Thanks to Tensorflow multithreading image loading, I have this load data function which, given a csv file e.g. a training csv file it creates some data nodes;
34 def loadData(csvPath,shape, batchSize=10,batchCapacity=40,nThreads=16):
35 path, label = readCsv(csvPath)
36 labelOh = oneHot(idx=label)
37 pathRe = tf.reshape(path,[1])
38
39 # Define subgraph to take filename, read filename, decode and enqueue
40 image_bytes = tf.read_file(path)
41 decoded_img = tf.image.decode_jpeg(image_bytes)
42 decoded_img = prepImg(decoded_img,shape=shape)
43 imageQ = tf.FIFOQueue(128,[tf.float32,tf.float32,tf.string], shapes = [shape,[447],[1]])
44 enQ_op = imageQ.enqueue([decoded_img,labelOh,pathRe])
45
46 NUM_THREADS = nThreads
47 Q = tf.train.QueueRunner(
48 imageQ,
49 [enQ_op]*NUM_THREADS,
50 imageQ.close(),
51 imageQ.close(cancel_pending_enqueues=True)
52 )
53
54 tf.train.add_queue_runner(Q)
55 dQ = imageQ.dequeue()
56 X, Y, Ypaths = tf.train.batch(dQ, batch_size = batchSize, capacity = batchCapacity)
57 return X, Y, Ypaths
I then call it and have the standard model, loss, train subgraphs such as;
xTr, yTr, yPathsTr = loadData(trainCsvPath, *args)
yPredTr = model1(xTr,*args)
ce = ... # some loss function
learningRate = tf.placeholder(tf.float32)
trainStep = tf.train.AdamOptimizer(learningRate).minimize(ce)
I then proceed to train the weights in model.
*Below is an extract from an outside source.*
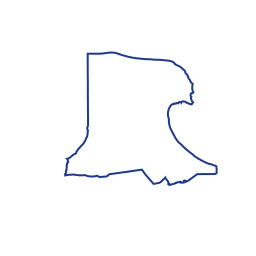 Sechura, Piura, Peru, rotated 149°
{"feature_id": "86281439B13089313750619", "entity_name": "Sechura", "entity_type": "district", "adm_level": 2, "iso_a3": "PER", "parent_name": "Peru", "parent_adm1": "Piura", "projection": "natural_earth1", "projection_center": [-80.698, -5.861], "detail": "fine", "context": "isolated", "style": "outline", "palette": "blue", "viewbox_px": 256, "rotation_deg": 149, "n_neighbors": 0, "source": "geoboundaries", "source_scale": "gbopen_adm2", "svg_char_len": 5502}
<svg xmlns="http://www.w3.org/2000/svg" viewBox="0 0 256 256"><g transform="rotate(149 128 128)"><path d="M200.6,117.1L198.8,116.3L198.2,115.9L197.8,115.4L196.7,114.5L196.1,114.1L195.5,113.6L194.3,112.8L193.7,112.1L193.0,111.9L192.7,111.8L192.4,111.5L192.1,111.3L189.6,110.0L189.2,109.7L188.4,109.1L188.2,108.7L187.8,108.0L186.6,106.9L186.4,106.7L185.3,106.0L184.8,105.5L184.1,105.0L183.6,104.7L183.0,104.6L182.8,104.5L182.1,104.1L180.5,103.4L180.1,103.2L179.3,103.1L179.1,103.0L178.9,102.8L178.8,102.6L177.9,100.8L177.8,100.6L177.6,100.4L176.8,100.3L176.3,100.0L176.0,99.8L175.5,99.5L173.7,98.7L172.6,98.1L171.8,97.6L171.0,97.6L170.5,97.5L170.1,97.5L169.3,97.8L168.4,97.8L167.8,98.0L149.9,90.3L142.1,87.1L137.5,85.1L137.1,79.6L134.9,67.0L132.8,66.1L129.4,64.9L128.0,64.8L121.7,66.2L121.8,66.0L121.5,64.3L121.5,63.3L121.4,62.6L121.2,62.0L121.2,61.8L121.5,60.6L121.5,59.9L121.4,59.4L122.2,59.2L121.9,58.7L121.9,57.8L120.5,57.4L116.0,56.2L115.3,56.1L115.3,56.4L114.3,56.2L110.9,55.0L111.1,54.7L110.5,54.5L110.6,53.7L110.1,53.6L109.5,53.3L109.3,53.1L108.5,52.6L108.4,52.8L108.4,53.0L107.7,53.3L107.6,53.6L107.3,53.7L106.9,54.0L106.7,53.8L106.4,53.6L106.1,53.5L106.0,53.4L105.9,53.2L106.0,53.1L106.4,53.2L106.5,52.2L103.6,51.8L92.4,52.8L76.9,43.6L76.7,43.6L75.1,43.9L73.0,47.4L72.9,47.7L72.0,49.8L72.6,50.6L73.2,51.4L73.8,52.0L74.6,53.0L74.9,53.6L75.1,53.8L75.5,54.1L76.3,54.9L76.9,55.3L77.1,55.6L77.2,55.9L77.5,56.3L77.9,56.7L78.3,57.2L78.6,57.6L79.9,59.4L80.2,60.0L80.5,60.3L81.1,61.3L81.5,62.1L82.1,63.0L82.2,63.3L82.7,64.3L83.3,65.1L83.5,65.4L83.7,65.9L84.0,66.7L84.7,67.8L85.7,70.2L85.7,70.4L85.9,71.2L86.3,72.5L86.4,72.8L86.5,73.0L87.0,74.0L87.7,75.8L88.0,76.5L88.1,77.0L88.5,77.9L88.5,78.2L88.7,78.5L88.9,79.3L89.0,79.7L89.3,80.1L89.6,81.3L89.7,81.9L90.0,82.7L90.2,83.2L90.4,84.6L90.7,85.8L90.8,86.3L91.1,86.9L91.3,87.7L91.6,88.6L91.8,89.0L92.0,90.0L92.1,90.4L92.2,91.0L92.3,92.5L92.4,93.5L92.5,94.2L92.5,95.3L92.4,96.1L92.4,96.6L92.3,98.0L92.3,99.7L92.2,100.7L92.1,101.1L92.1,101.8L92.0,104.1L91.7,106.3L91.4,107.4L91.3,107.8L91.1,108.9L90.9,109.6L89.7,112.2L89.6,112.7L89.4,112.8L89.1,113.3L89.0,113.6L88.7,113.9L88.7,114.1L88.0,115.6L87.6,117.5L87.2,118.3L86.9,118.9L86.6,119.5L86.3,119.9L85.9,120.5L85.5,120.9L85.0,121.6L83.9,122.7L83.5,122.9L82.9,123.5L82.0,124.1L81.1,124.5L80.1,125.1L79.2,125.4L78.9,125.5L77.7,125.5L77.0,125.3L76.8,125.2L76.7,125.0L76.3,125.1L76.0,125.2L75.7,125.2L75.4,125.1L75.4,124.9L75.3,124.7L74.9,124.5L74.5,124.2L73.5,124.3L73.0,124.3L72.7,124.2L72.5,123.9L72.5,123.5L72.3,123.3L70.9,123.8L70.5,123.8L70.4,123.7L70.0,123.2L69.7,123.2L69.3,122.9L69.2,122.8L69.2,122.5L68.8,122.9L68.0,122.9L67.7,122.8L67.4,122.6L66.7,122.0L66.3,121.8L66.0,121.6L65.1,120.7L65.0,120.4L65.0,119.9L64.9,119.6L64.7,119.5L64.4,119.4L63.8,118.4L63.2,117.3L63.1,117.2L62.9,117.2L62.8,116.8L61.9,116.0L61.6,115.9L61.5,115.6L61.4,115.5L61.1,115.5L60.9,115.6L60.7,115.9L60.4,115.9L60.3,116.0L60.1,116.0L59.7,116.2L59.6,116.3L59.5,116.5L59.3,116.5L59.2,116.5L59.3,116.8L59.1,117.0L59.1,117.4L59.2,117.9L59.3,118.5L59.3,118.9L59.0,119.7L59.0,120.5L58.6,121.3L58.3,121.7L58.1,121.7L58.0,121.8L57.8,121.9L58.0,122.2L57.8,122.9L57.7,123.4L57.2,124.2L56.9,124.7L56.5,125.0L55.9,125.2L55.6,125.2L55.2,124.7L54.6,124.6L54.3,124.8L53.7,124.9L53.5,125.0L53.6,125.4L53.4,126.7L53.0,127.6L52.9,128.3L52.8,128.5L52.1,129.6L51.4,130.7L51.1,131.1L50.7,131.4L49.8,132.7L50.0,133.2L50.4,134.2L50.5,135.0L50.4,135.6L50.5,135.9L50.4,136.3L50.3,137.0L50.3,138.0L50.4,138.3L50.4,138.8L50.5,139.6L50.5,140.1L50.3,140.6L50.0,141.0L50.1,141.8L49.9,142.1L49.8,142.3L49.9,143.4L50.4,145.2L50.4,146.0L50.1,146.5L49.9,146.7L49.9,147.1L49.8,147.5L49.9,147.8L50.5,150.1L50.7,150.5L50.8,150.9L51.2,152.3L51.6,153.2L52.0,154.0L52.6,155.1L53.3,156.0L54.1,157.1L54.4,157.5L54.4,158.1L54.9,158.9L55.0,159.2L55.0,159.4L54.8,159.7L54.8,160.0L55.0,160.3L55.2,161.2L56.0,162.2L56.3,162.5L56.5,162.8L57.2,163.6L58.1,164.5L59.1,165.2L59.6,165.6L60.6,166.3L61.3,166.9L61.8,167.2L62.6,167.8L63.2,168.4L63.9,168.9L66.0,170.3L70.1,172.9L70.8,173.4L71.1,173.7L72.9,175.0L76.4,177.3L79.7,179.6L82.1,181.4L83.0,182.1L83.5,182.4L86.2,184.5L88.7,186.7L90.0,187.9L90.3,188.1L91.0,188.8L91.8,189.7L92.8,190.7L94.7,192.7L96.3,194.5L97.5,195.9L97.8,196.3L99.1,197.8L100.6,199.3L102.0,200.3L103.2,201.2L105.8,202.5L107.6,203.3L110.0,204.3L112.5,205.5L115.6,207.2L118.8,209.1L122.8,211.6L124.3,212.4L134.1,196.0L135.9,193.0L137.9,189.5L142.0,182.7L142.9,181.1L145.2,177.4L148.1,172.4L149.2,170.6L160.1,152.1L161.0,150.7L161.2,150.4L161.9,150.0L163.1,148.8L163.2,148.6L163.4,147.9L163.6,146.7L163.8,146.2L164.5,145.5L165.1,144.7L166.0,143.3L167.0,142.2L167.9,141.5L169.3,140.6L169.8,140.2L172.1,138.7L174.0,137.7L175.3,137.2L177.3,136.8L179.3,136.1L180.9,135.7L182.7,135.0L183.6,134.6L184.5,134.1L185.0,133.5L185.4,133.2L185.8,133.1L186.3,133.1L187.7,133.2L188.9,133.2L190.0,133.1L192.4,132.6L193.7,132.5L195.1,132.5L196.1,133.0L196.0,132.5L196.1,132.0L196.4,131.0L196.4,130.5L196.5,130.2L196.6,129.8L196.8,129.7L197.4,129.6L197.7,129.2L197.9,129.1L198.1,129.1L198.5,129.1L198.8,128.6L199.0,128.2L199.3,127.9L199.9,127.4L200.1,126.8L200.2,126.7L200.4,126.6L200.5,126.5L200.7,126.2L201.0,125.5L201.3,125.1L201.5,124.8L201.8,124.6L202.2,123.9L202.4,123.6L202.8,123.6L202.9,123.2L203.0,123.1L203.8,122.4L204.0,121.9L204.4,121.4L204.8,121.2L205.2,121.2L205.5,121.0L205.5,120.8L205.8,120.6L205.8,120.3L206.2,119.7L204.7,119.2L203.9,118.8L203.0,118.4L202.6,118.4L202.4,118.3L201.2,117.4L200.6,117.1Z" fill="none" stroke="#1e3a8a" stroke-width="2"/></g></svg>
As I understand so far I don't need to have data fed into feed_dict
as it is already defined.
with tf.Session() as sess:
coord = tf.train.Coordinator()
threads = tf.train.start_queue_runners(sess=sess,coord=coord)
while not coord.should_stop():
sess.run([trainStep],feed_dict={learningRate:lr})
My question is now;
What's the best way to incorporate a train/test process? I.e. once the threads have finished the train csv file they then read the test csv file and I run another session where I have something like;
xTe, yTe, yPathsTe = loadData(csvPathTe, *args)
yPredTe = model1(xTe,*args) #will this use the same weights as the trained network? Or am I defining another seperate subgraph?
ce = ... # redefined for yPredTe
while not coord.should_stop():
ce.eval() # return losses
which runs until the test csv file has finished.
How would I then rinse and repeat these steps (possibly shuffling my training set) for a set number of epochs? Should I have a csv queue as well?